**Dataset**
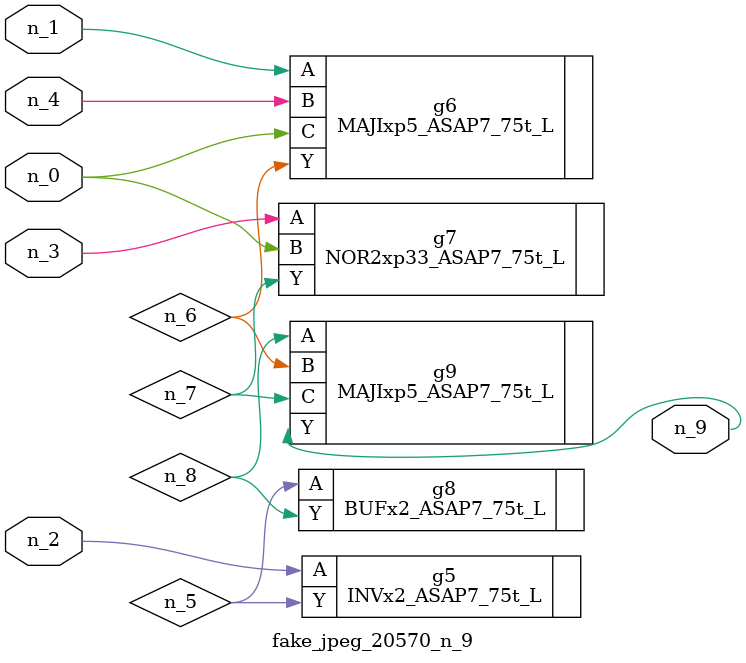
<source format=v>
module fake_jpeg_20570_n_9 (n_3, n_2, n_1, n_0, n_4, n_9);

input n_3;
input n_2;
input n_1;
input n_0;
input n_4;

output n_9;

wire n_8;
wire n_6;
wire n_5;
wire n_7;

INVx2_ASAP7_75t_L g5 ( 
.A(n_2),
.Y(n_5)
);

MAJIxp5_ASAP7_75t_L g6 ( 
.A(n_1),
.B(n_4),
.C(n_0),
.Y(n_6)
);

NOR2xp33_ASAP7_75t_L g7 ( 
.A(n_3),
.B(n_0),
.Y(n_7)
);

BUFx2_ASAP7_75t_L g8 ( 
.A(n_5),
.Y(n_8)
);

MAJIxp5_ASAP7_75t_L g9 ( 
.A(n_8),
.B(n_6),
.C(n_7),
.Y(n_9)
);


endmodule
</source>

**Task to complete**
Check each line of the entries for the string "input". Copy the lines that have it.

**Response to this exercise**
input n_3;
input n_2;
input n_1;
input n_0;
input n_4;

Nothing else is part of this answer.